▶ Given data:

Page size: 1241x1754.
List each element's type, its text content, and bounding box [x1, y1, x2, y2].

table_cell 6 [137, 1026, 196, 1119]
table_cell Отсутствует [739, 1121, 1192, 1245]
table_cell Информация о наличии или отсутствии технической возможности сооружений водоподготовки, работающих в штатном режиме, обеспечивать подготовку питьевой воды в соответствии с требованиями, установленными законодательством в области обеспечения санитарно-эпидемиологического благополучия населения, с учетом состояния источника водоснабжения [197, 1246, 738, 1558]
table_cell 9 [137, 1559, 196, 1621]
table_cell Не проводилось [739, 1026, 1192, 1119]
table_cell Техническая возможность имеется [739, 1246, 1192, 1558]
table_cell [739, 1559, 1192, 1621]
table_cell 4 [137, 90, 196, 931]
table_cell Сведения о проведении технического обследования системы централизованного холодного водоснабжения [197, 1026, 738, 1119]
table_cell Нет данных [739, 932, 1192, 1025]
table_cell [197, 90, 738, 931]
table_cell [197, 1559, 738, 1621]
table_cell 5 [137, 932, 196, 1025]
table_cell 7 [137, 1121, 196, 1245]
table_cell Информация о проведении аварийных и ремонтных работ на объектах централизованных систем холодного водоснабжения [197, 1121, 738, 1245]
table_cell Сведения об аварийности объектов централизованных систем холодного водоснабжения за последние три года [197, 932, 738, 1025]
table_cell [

▶ Problem to solve: All entries above are to be transcribed verbatim.

▶ Exercise answer:
Page size: 1241x1754.
List each element's type, its text content, and bounding box [x1, y1, x2, y2].

table_cell 6 [137, 1026, 196, 1119]
table_cell Отсутствует [739, 1121, 1192, 1245]
table_cell Информация о наличии или отсутствии технической возможности сооружений водоподготовки, работающих в штатном режиме, обеспечивать подготовку питьевой воды в соответствии с требованиями, установленными законодательством в области обеспечения санитарно-эпидемиологического благополучия населения, с учетом состояния источника водоснабжения [197, 1246, 738, 1558]
table_cell 9 [137, 1559, 196, 1621]
table_cell Не проводилось [739, 1026, 1192, 1119]
table_cell Техническая возможность имеется [739, 1246, 1192, 1558]
table_cell [739, 1559, 1192, 1621]
table_cell 4 [137, 90, 196, 931]
table_cell Сведения о проведении технического обследования системы централизованного холодного водоснабжения [197, 1026, 738, 1119]
table_cell Нет данных [739, 932, 1192, 1025]
table_cell [197, 90, 738, 931]
table_cell [197, 1559, 738, 1621]
table_cell 5 [137, 932, 196, 1025]
table_cell 7 [137, 1121, 196, 1245]
table_cell Информация о проведении аварийных и ремонтных работ на объектах централизованных систем холодного водоснабжения [197, 1121, 738, 1245]
table_cell Сведения об аварийности объектов централизованных систем холодного водоснабжения за последние три года [197, 932, 738, 1025]
table_cell [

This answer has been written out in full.